Dataset entries
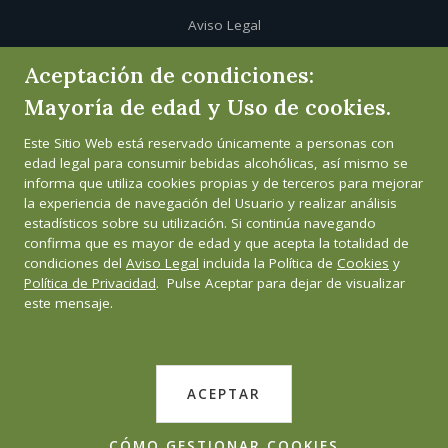
Aviso Legal
Aceptación de condiciones:
Política de cookies
Mayoría de edad y Uso de cookies.
Política de privacidad
Este Sitio Web está reservado únicamente a personas con
edad legal para consumir bebidas alcohólicas, así mismo se
Canal de informante
informa que utiliza cookies propias y de terceros para mejorar
la experiencia de navegación del Usuario y realizar análisis
estadísticos sobre su utilización. Si continúa navegando
confirma que es mayor de edad y que acepta la totalidad de
condiciones del
Aviso Legal
incluida la Política de
Cookies
y
Política de Privacidad
. Pulse Aceptar para dejar de visualizar
este mensaje.
ACEPTAR
CÓMO GESTIONAR COOKIES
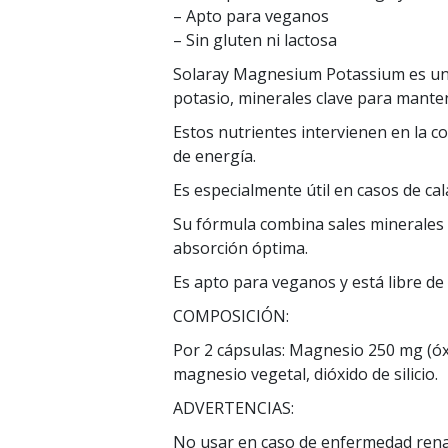
– Apto para veganos
– Sin gluten ni lactosa
Solaray Magnesium Potassium es un 
potasio, minerales clave para mante
Estos nutrientes intervienen en la co
de energía.
Es especialmente útil en casos de ca
Su fórmula combina sales minerales d
absorción óptima.
Es apto para veganos y está libre d
COMPOSICIÓN:
Por 2 cápsulas: Magnesio 250 mg (óxi
magnesio vegetal, dióxido de silicio.
ADVERTENCIAS:
No usar en caso de enfermedad renal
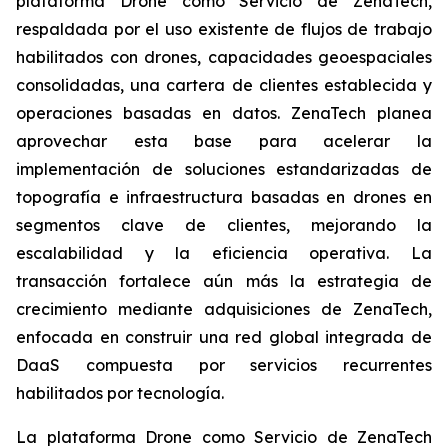
plataforma Drone como Servicio de ZenaTech,
respaldada por el uso existente de flujos de trabajo
habilitados con drones, capacidades geoespaciales
consolidadas, una cartera de clientes establecida y
operaciones basadas en datos. ZenaTech planea
aprovechar esta base para acelerar la
implementación de soluciones estandarizadas de
topografía e infraestructura basadas en drones en
segmentos clave de clientes, mejorando la
escalabilidad y la eficiencia operativa. La
transacción fortalece aún más la estrategia de
crecimiento mediante adquisiciones de ZenaTech,
enfocada en construir una red global integrada de
DaaS compuesta por servicios recurrentes
habilitados por tecnología.
La plataforma Drone como Servicio de ZenaTech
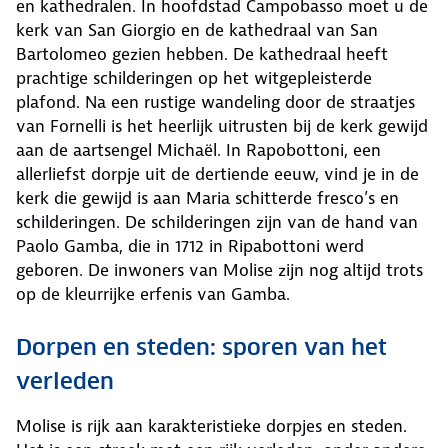
en kathedralen. In hoofdstad Campobasso moet u de
kerk van San Giorgio en de kathedraal van San
Bartolomeo gezien hebben. De kathedraal heeft
prachtige schilderingen op het witgepleisterde
plafond. Na een rustige wandeling door de straatjes
van Fornelli is het heerlijk uitrusten bij de kerk gewijd
aan de aartsengel Michaël. In Rapobottoni, een
allerliefst dorpje uit de dertiende eeuw, vind je in de
kerk die gewijd is aan Maria schitterde fresco’s en
schilderingen. De schilderingen zijn van de hand van
Paolo Gamba, die in 1712 in Ripabottoni werd
geboren. De inwoners van Molise zijn nog altijd trots
op de kleurrijke erfenis van Gamba.
Dorpen en steden: sporen van het
verleden
Molise is rijk aan karakteristieke dorpjes en steden.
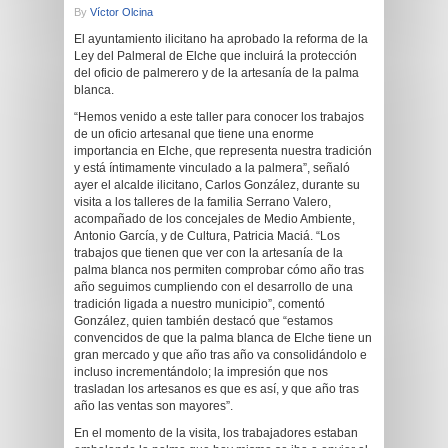
By
Víctor Olcina
El ayuntamiento ilicitano ha aprobado la reforma de la
Ley del Palmeral de Elche que incluirá la protección
del oficio de palmerero y de la artesanía de la palma
blanca.
“Hemos venido a este taller para conocer los trabajos
de un oficio artesanal que tiene una enorme
importancia en Elche, que representa nuestra tradición
y está íntimamente vinculado a la palmera”, señaló
ayer el alcalde ilicitano, Carlos González, durante su
visita a los talleres de la familia Serrano Valero,
acompañado de los concejales de Medio Ambiente,
Antonio García, y de Cultura, Patricia Maciá. “Los
trabajos que tienen que ver con la artesanía de la
palma blanca nos permiten comprobar cómo año tras
año seguimos cumpliendo con el desarrollo de una
tradición ligada a nuestro municipio”, comentó
González, quien también destacó que “estamos
convencidos de que la palma blanca de Elche tiene un
gran mercado y que año tras año va consolidándolo e
incluso incrementándolo; la impresión que nos
trasladan los artesanos es que es así, y que año tras
año las ventas son mayores”.
En el momento de la visita, los trabajadores estaban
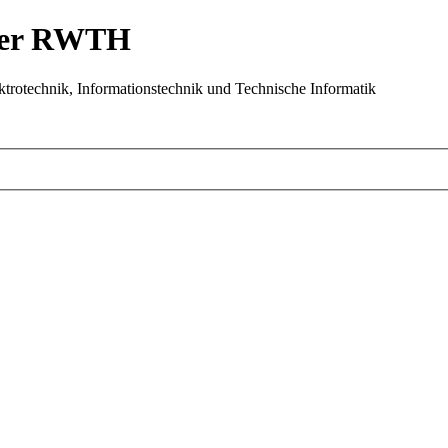
 der RWTH
trotechnik, Informationstechnik und Technische Informatik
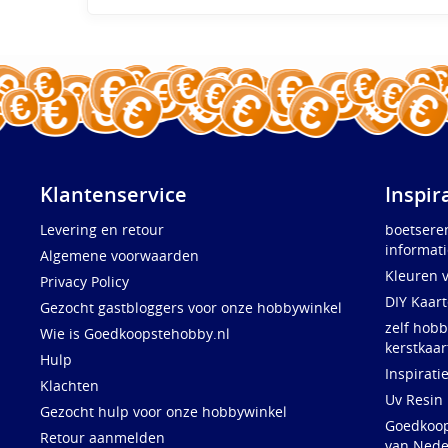
Klantenservice
Inspir
Levering en retour
boetsere
informati
Algemene voorwaarden
Kleuren 
Privacy Policy
DIY Kaar
Gezocht gastbloggers voor onze hobbywinkel
zelf hobb
Wie is Goedkoopstehobby.nl
kerstkaar
Hulp
Inspirati
Klachten
Uv Resin
Gezocht hulp voor onze hobbywinkel
Goedkoops
Retour aanmelden
van Nede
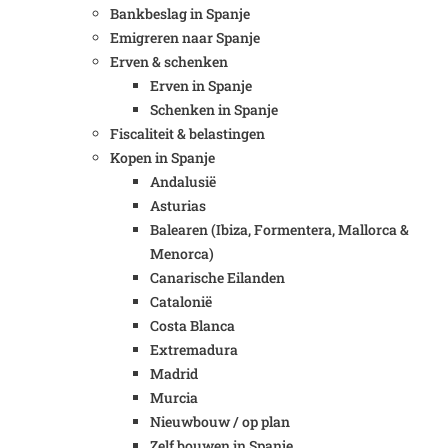
Bankbeslag in Spanje
Emigreren naar Spanje
Erven & schenken
Erven in Spanje
Schenken in Spanje
Fiscaliteit & belastingen
Kopen in Spanje
Andalusië
Asturias
Balearen (Ibiza, Formentera, Mallorca &
Menorca)
Canarische Eilanden
Catalonië
Costa Blanca
Extremadura
Madrid
Murcia
Nieuwbouw / op plan
Zelf bouwen in Spanje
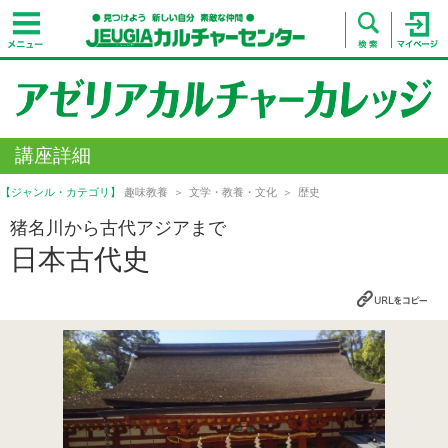
講座詳細
【ジャンル・カテゴリ】
趣味教養
文学・教養・文化
歴史
猪名川から古代アジアまで
日本古代史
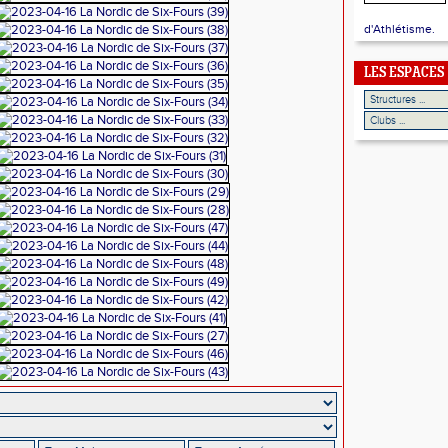
d'Athlétisme.
LES ESPACES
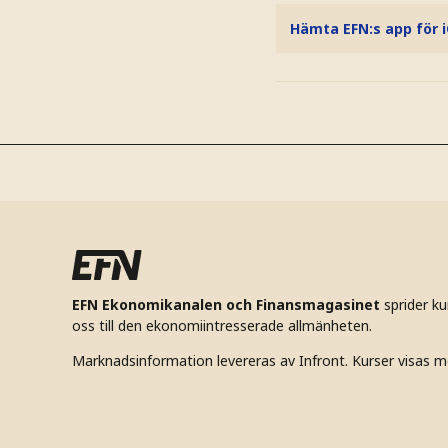
Hämta EFN:s app för 
EFN Ekonomikanalen och Finansmagasinet
sprider k
oss till den ekonomiintresserade allmänheten.
Marknadsinformation levereras av Infront. Kurser visas m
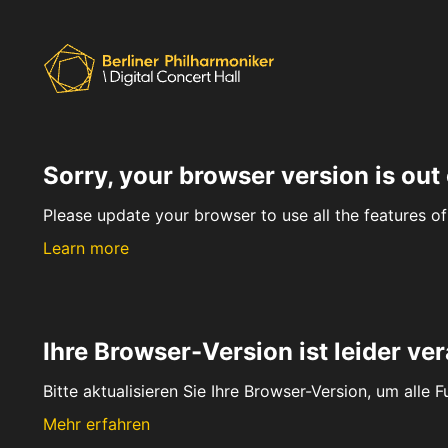
Sorry, your browser version is out 
Please update your browser to use all the features of 
Learn more
Ihre Browser-Version ist leider ver
Bitte aktualisieren Sie Ihre Browser-Version, um alle 
Mehr erfahren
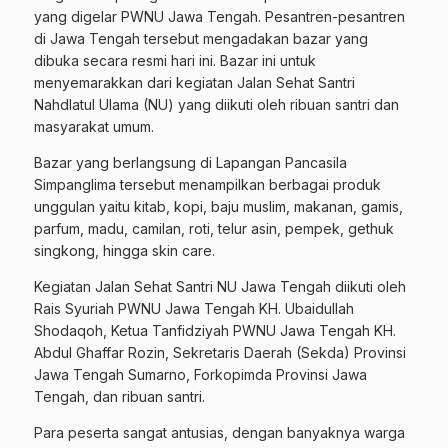
yang digelar PWNU Jawa Tengah. Pesantren-pesantren
di Jawa Tengah tersebut mengadakan bazar yang
dibuka secara resmi hari ini. Bazar ini untuk
menyemarakkan dari kegiatan Jalan Sehat Santri
Nahdlatul Ulama (NU) yang diikuti oleh ribuan santri dan
masyarakat umum.
Bazar yang berlangsung di Lapangan Pancasila
Simpanglima tersebut menampilkan berbagai produk
unggulan yaitu kitab, kopi, baju muslim, makanan, gamis,
parfum, madu, camilan, roti, telur asin, pempek, gethuk
singkong, hingga skin care.
Kegiatan Jalan Sehat Santri NU Jawa Tengah diikuti oleh
Rais Syuriah PWNU Jawa Tengah KH. Ubaidullah
Shodaqoh, Ketua Tanfidziyah PWNU Jawa Tengah KH.
Abdul Ghaffar Rozin, Sekretaris Daerah (Sekda) Provinsi
Jawa Tengah Sumarno, Forkopimda Provinsi Jawa
Tengah, dan ribuan santri.
Para peserta sangat antusias, dengan banyaknya warga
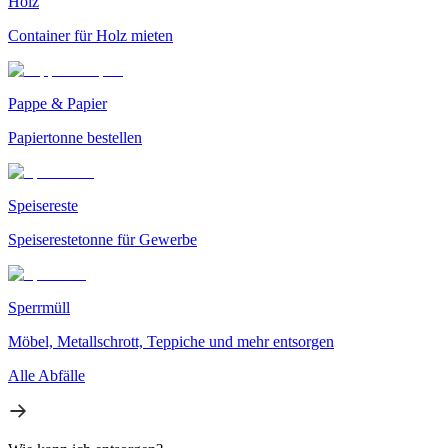
Holz
Container für Holz mieten
Pappe & Papier
Papiertonne bestellen
Speisereste
Speiserestetonne für Gewerbe
Sperrmüll
Möbel, Metallschrott, Teppiche und mehr entsorgen
Alle Abfälle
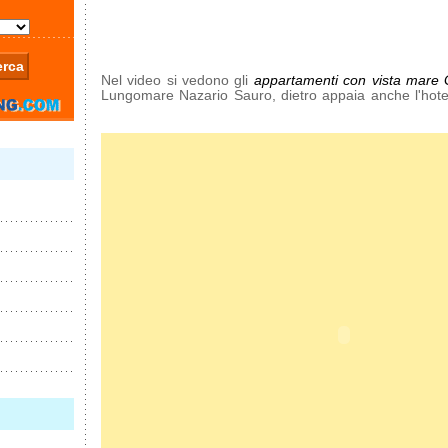
Nel video si vedono gli
appartamenti con vista mare
Lungomare Nazario Sauro, dietro appaia anche l'hotel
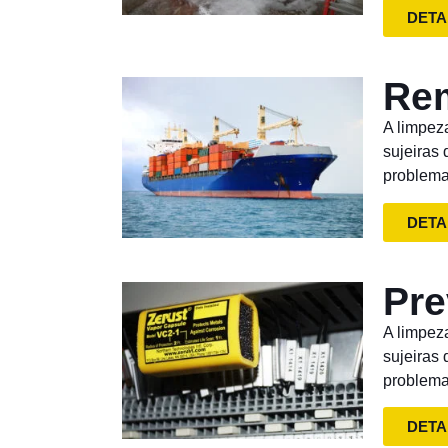
DETA
Rem
A limpez
sujeiras
problema
DETA
Pre
A limpez
sujeiras
problema
DETA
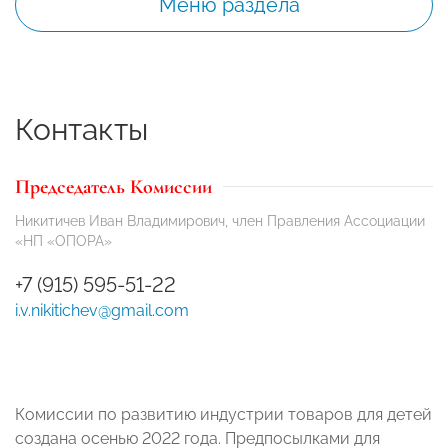
Меню раздела
Контакты
Председатель Комиссии
Никитичев Иван Владимирович, член Правления Ассоциации
«НП «ОПОРА»
+7 (915) 595-51-22
i.v.nikitichev@gmail.com
Комиссии по развитию индустрии товаров для детей
создана осенью 2022 года. Предпосылками для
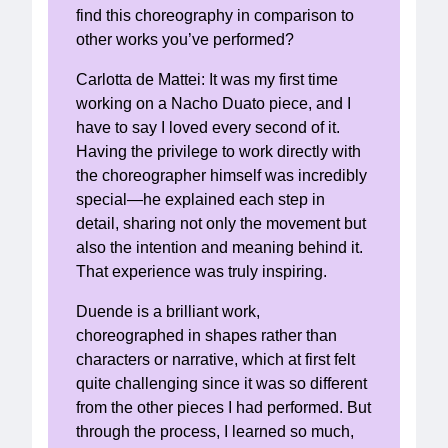
find this choreography in comparison to
other works you’ve performed?
Carlotta de Mattei: It was my first time
working on a Nacho Duato piece, and I
have to say I loved every second of it.
Having the privilege to work directly with
the choreographer himself was incredibly
special—he explained each step in
detail, sharing not only the movement but
also the intention and meaning behind it.
That experience was truly inspiring.
Duende is a brilliant work,
choreographed in shapes rather than
characters or narrative, which at first felt
quite challenging since it was so different
from the other pieces I had performed. But
through the process, I learned so much,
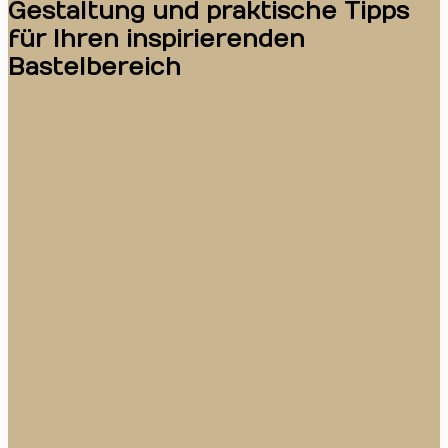
Gestaltung und praktische Tipps
für Ihren inspirierenden
Bastelbereich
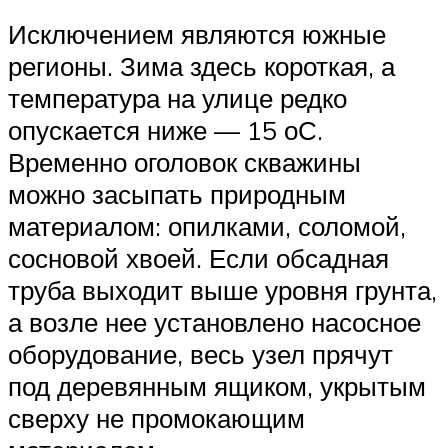
Исключением являются южные
регионы. Зима здесь короткая, а
температура на улице редко
опускается ниже — 15 оС.
Временно оголовок скважины
можно засыпать природным
материалом: опилками, соломой,
сосновой хвоей. Если обсадная
труба выходит выше уровня грунта,
а возле нее установлено насосное
оборудование, весь узел прячут
под деревянным ящиком, укрытым
сверху не промокающим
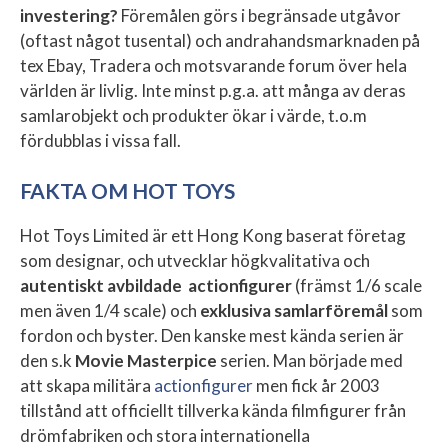
investering?
Föremålen görs i begränsade utgåvor
(oftast något tusental) och andrahandsmarknaden på
tex Ebay, Tradera och motsvarande forum över hela
världen är livlig. Inte minst p.g.a. att många av deras
samlarobjekt och produkter ökar i värde, t.o.m
fördubblas i vissa fall.
FAKTA OM HOT TOYS
Hot Toys Limited är ett Hong Kong baserat företag
som designar, och utvecklar högkvalitativa och
autentiskt avbildade actionfigurer
(främst 1/6 scale
men även 1/4 scale) och
exklusiva samlarföremål
som
fordon och byster. Den kanske mest kända serien är
den s.k
Movie Masterpice
serien. Man började med
att skapa militära
actionfigurer
men fick år 2003
tillstånd att officiellt tillverka kända filmfigurer från
drömfabriken och stora internationella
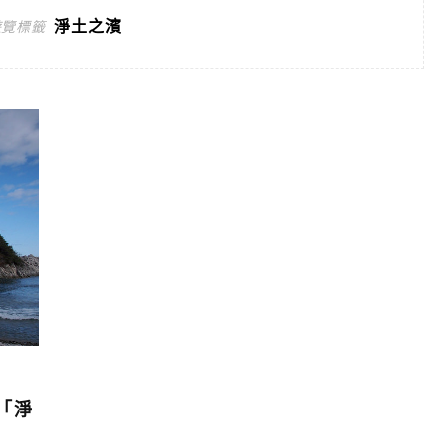
淨土之濱
遊覽標籤
「淨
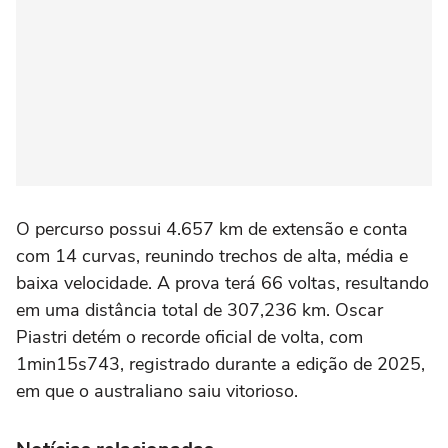
O percurso possui 4.657 km de extensão e conta
com 14 curvas, reunindo trechos de alta, média e
baixa velocidade. A prova terá 66 voltas, resultando
em uma distância total de 307,236 km. Oscar
Piastri detém o recorde oficial de volta, com
1min15s743, registrado durante a edição de 2025,
em que o australiano saiu vitorioso.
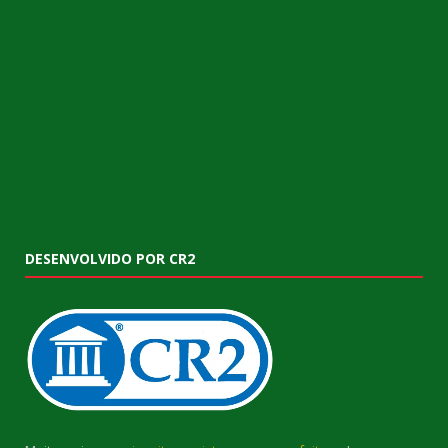
DESENVOLVIDO POR CR2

EXERCISE INSTRUCTIONS.
Restate exactly, please, only the lines between the start of the data and the line containing "confirma que es", both ends included, skipping the pictures.

PROBLEM SOLUTION.
Aviso Legal
Aceptación de condiciones:
Política de cookies
Mayoría de edad y Uso de cookies.
Política de privacidad
Este Sitio Web está reservado únicamente a personas con
edad legal para consumir bebidas alcohólicas, así mismo se
Canal de informante
informa que utiliza cookies propias y de terceros para mejorar
la experiencia de navegación del Usuario y realizar análisis
estadísticos sobre su utilización. Si continúa navegando
confirma que es mayor de edad y que acepta la totalidad de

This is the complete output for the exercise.